BTW if anyone cares, and wants any features added to the prime number generator, now's the time to mention them. One new addition is an "API" (you might call it that) allowing an asm programmer to use png to process prime numbers with his own routines; for instance, to generate Goldbach numbers, count ktuplets, print different formats like 8 across the page, or whatever

Don't understand why 6 threads is best?
i quited other applications,the result of tested is as following.

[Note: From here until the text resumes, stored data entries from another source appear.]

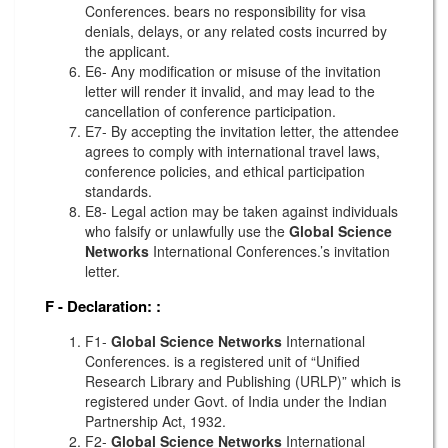
Conferences. bears no responsibility for visa
denials, delays, or any related costs incurred by
the applicant.
E6- Any modification or misuse of the invitation
letter will render it invalid, and may lead to the
cancellation of conference participation.
E7- By accepting the invitation letter, the attendee
agrees to comply with international travel laws,
conference policies, and ethical participation
standards.
E8- Legal action may be taken against individuals
who falsify or unlawfully use the
Global Science
Networks
International Conferences.’s invitation
letter.
F - Declaration:
:
F1-
Global Science Networks
International
Conferences. is a registered unit of “Unified
Research Library and Publishing (URLP)” which is
registered under Govt. of India under the Indian
Partnership Act, 1932.
F2-
Global Science Networks
International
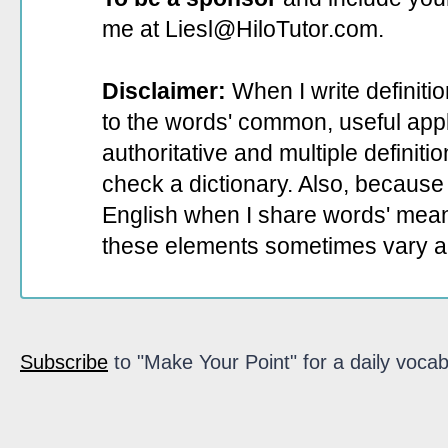
me at Liesl@HiloTutor.com.
Disclaimer:
When I write definiti
to the words' common, useful appli
authoritative and multiple definit
check a dictionary. Also, because 
English when I share words' mean
these elements sometimes vary a
Subscribe
to "Make Your Point" for a daily vocab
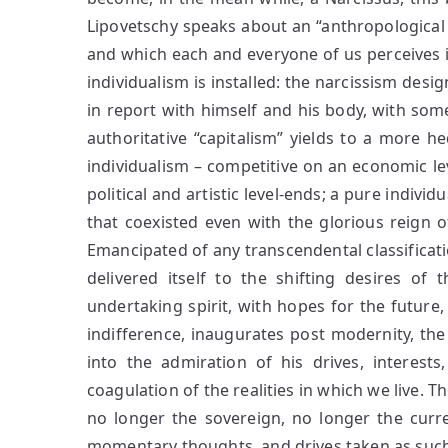
Lipovetschy speaks about an “anthropological 
and which each and everyone of us perceives in
individualism is installed: the narcissism desig
in report with himself and his body, with s
authoritative “capitalism” yields to a more h
individualism – competitive on an economic lev
political and artistic level-ends; a pure indivi
that coexisted even with the glorious reign 
Emancipated of any transcendental classificat
delivered itself to the shifting desires of t
undertaking spirit, with hopes for the future, 
indifference, inaugurates post modernity, the 
into the admiration of his drives, interes
coagulation of the realities in which we live. T
no longer the sovereign, no longer the curre
momentary thoughts, and drives taken as such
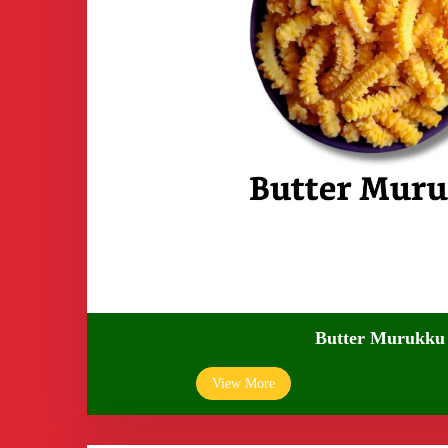
Butter Murukku
View More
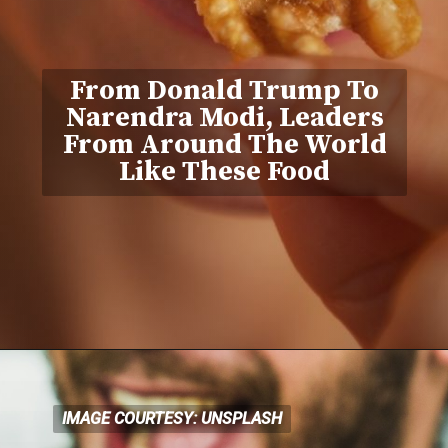
From Donald Trump To
Narendra Modi, Leaders
From Around The World
Like These Food
IMAGE COURTESY: UNSPLASH
IMAGE COURTESY: UNSPLASH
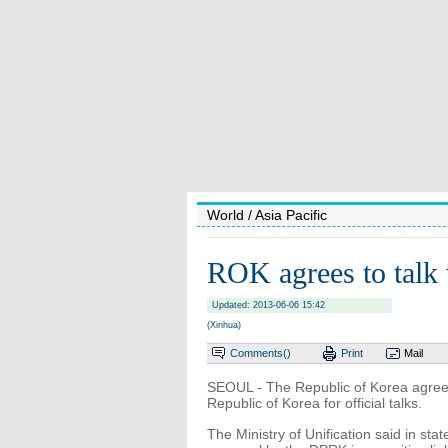
World
/ Asia Pacific
ROK agrees to tal
Updated: 2013-06-06 15:42
(Xinhua)
Comments(
)
Print
Mail
SEOUL - The Republic of Korea agree
Republic of Korea for official talks.
The Ministry of Unification said in st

D:\masm32\user\internet1\1\primes\png>png
Intel(R) Core(TM) i74770 CPU @ 3.40GHz; Windows 8; 8 threads
prime time ms 113.3
from 1 up to 2000000010, 98222287 primes
D:\masm32\user\internet1\1\primes\png>png t2
Intel(R) Core(TM) i74770 CPU @ 3.40GHz; Windows 8; 8 threads
prime time ms 196
from 1 up to 2000000010, 98222287 primes
D:\masm32\user\internet1\1\primes\png>png t4
Intel(R) Core(TM) i74770 CPU @ 3.40GHz; Windows 8; 8 threads
prime time ms 93.75
from 1 up to 2000000010, 98222287 primes
D:\masm32\user\internet1\1\primes\png>png t6
Intel(R) Core(TM) i74770 CPU @ 3.40GHz; Windows 8; 8 threads
prime time ms 118.2
from 1 up to 2000000010, 98222287 primes
D:\masm32\user\internet1\1\primes\png>png t8
Intel(R) Core(TM) i74770 CPU @ 3.40GHz; Windows 8; 8 threads
prime time ms 113.9
from 1 up to 2000000010, 98222287 primes

Thanks! ... ok, now the numbers make sense.
As you see 4 threads is best. Compared to 1 thread you lose about 10% to thread management. 2 threads take twice as long as 4, of course; all this behavior is similar to my older i5, but faster. 6 and 8 threads do worse because, as mentioned b4, hyperthreading not good for CPUintensive code.

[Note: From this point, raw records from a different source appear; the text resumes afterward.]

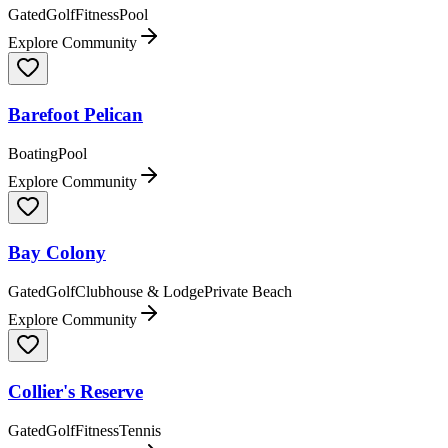
Gated
Golf
Fitness
Pool
Explore Community
Barefoot Pelican
Boating
Pool
Explore Community
Bay Colony
Gated
Golf
Clubhouse & Lodge
Private Beach
Explore Community
Collier's Reserve
Gated
Golf
Fitness
Tennis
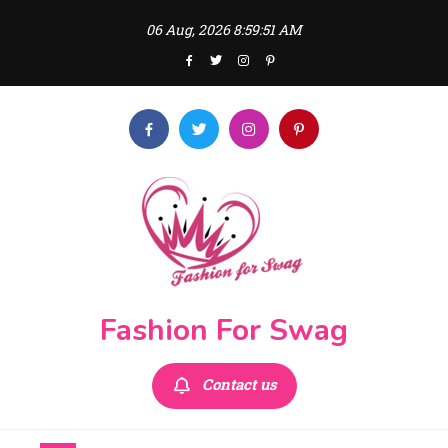
Skip
06 Aug, 2026
8:59:52 AM
to
content
Fashion For Swag
Contact us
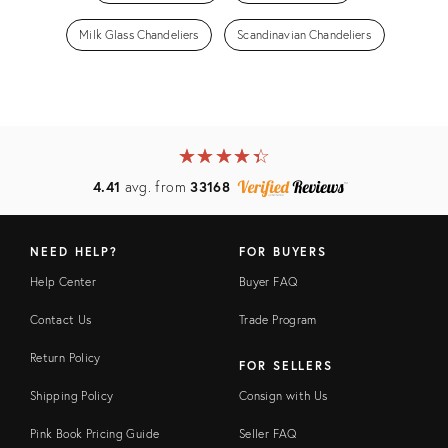
Milk Glass Chandeliers
Scandinavian Chandeliers
★
☆
★
☆
★
☆
★
☆
★
☆
4.41
avg. from
33168
NEED HELP?
FOR BUYERS
Help Center
Buyer FAQ
Contact Us
Trade Program
Return Policy
FOR SELLERS
Shipping Policy
Consign with Us
Pink Book Pricing Guide
Seller FAQ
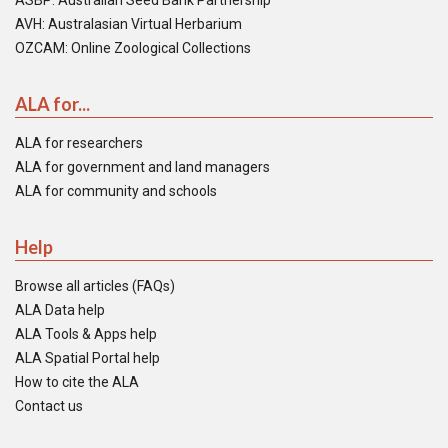
ASBP: Australian Seed Bank Partnership
AVH: Australasian Virtual Herbarium
OZCAM: Online Zoological Collections
ALA for...
ALA for researchers
ALA for government and land managers
ALA for community and schools
Help
Browse all articles (FAQs)
ALA Data help
ALA Tools & Apps help
ALA Spatial Portal help
How to cite the ALA
Contact us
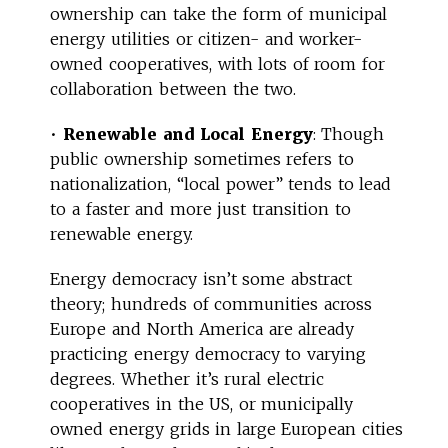
ownership can take the form of municipal
energy utilities or citizen- and worker-
owned cooperatives, with lots of room for
collaboration between the two.
•
Renewable and Local Energy
: Though
public ownership sometimes refers to
nationalization, “local power” tends to lead
to a faster and more just transition to
renewable energy.
Energy democracy isn’t some abstract
theory; hundreds of communities across
Europe and North America are already
practicing energy democracy to varying
degrees. Whether it’s rural electric
cooperatives in the US, or municipally
owned energy grids in large European cities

siekmanksi's computer is faster, but also has better thread efficiency than anyone else. The i74930K has TSX; presumably that's why.

BTW I did make the full 64bit version, using 64bit registers to go up to a few hundred billion, and including the necessary largenumber algos. Best I could do at higher numbers (primes up to 100 billion for instance) was 50% slower than Chris Wallich's. So I gave up on figuring it out myself, and studied his code. He uses various clever tricks to get tiny improvements (5% per trick or so). Every one requires quite a lot of code.

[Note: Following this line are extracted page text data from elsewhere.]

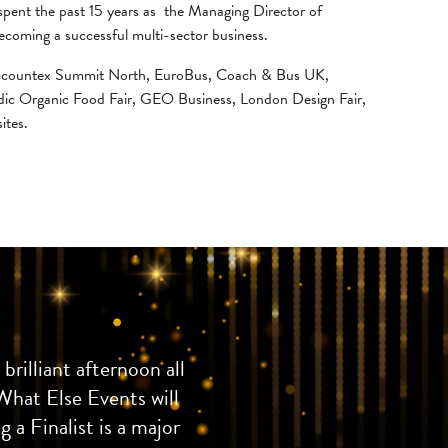
 spent the past 15 years as the Managing Director of
ecoming a successful multi-sector business.
, Accountex Summit North, EuroBus, Coach & Bus UK,
dic Organic Food Fair, GEO Business, London Design Fair,
ites.
rilliant afternoon all
What Else Events will
 a Finalist is a major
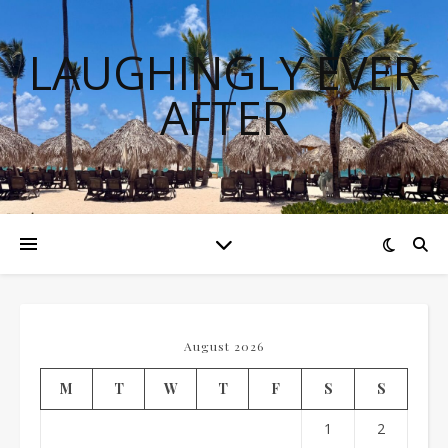
LAUGHINGLY EVER
AFTER
August 2026
M
T
W
T
F
S
S
1
2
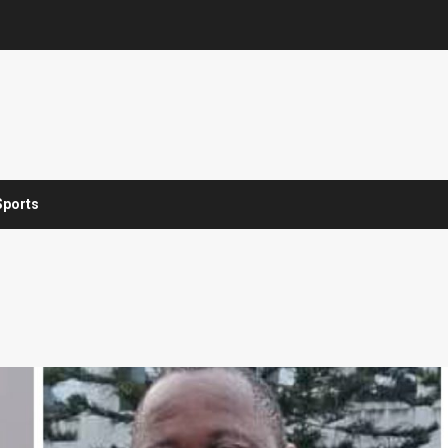
Sports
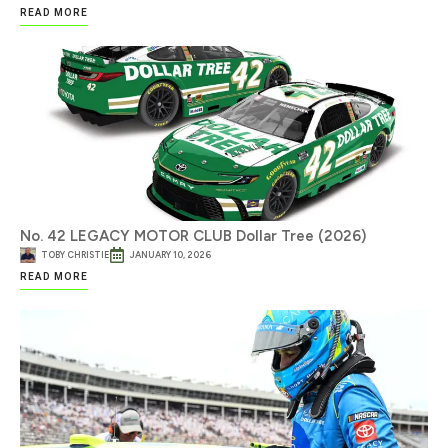
READ MORE
No. 42 LEGACY MOTOR CLUB Dollar Tree (2026)
TOBY CHRISTIE
JANUARY 10, 2026
READ MORE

So I asked myself, "Self, do you want to spend months implementing these PITA algo's, just to speed up prime number generation by a few seconds?"  the answer came back, "No".
Anyway if anyone cares I could post this "full" 64bit version. It actually does the 2 billion even faster than previous, less than 110 ms (so much for the theory that 64bit is always slower than 32!). Plus a few other minor improvements.
Actually I hope you don't want it because it's been a long time since I looked at it and it'll be some trouble to remember how it works ... but it would give me a project to ease back into programming (took a few months off to smell the roses), and of course I'm always glad to be of use.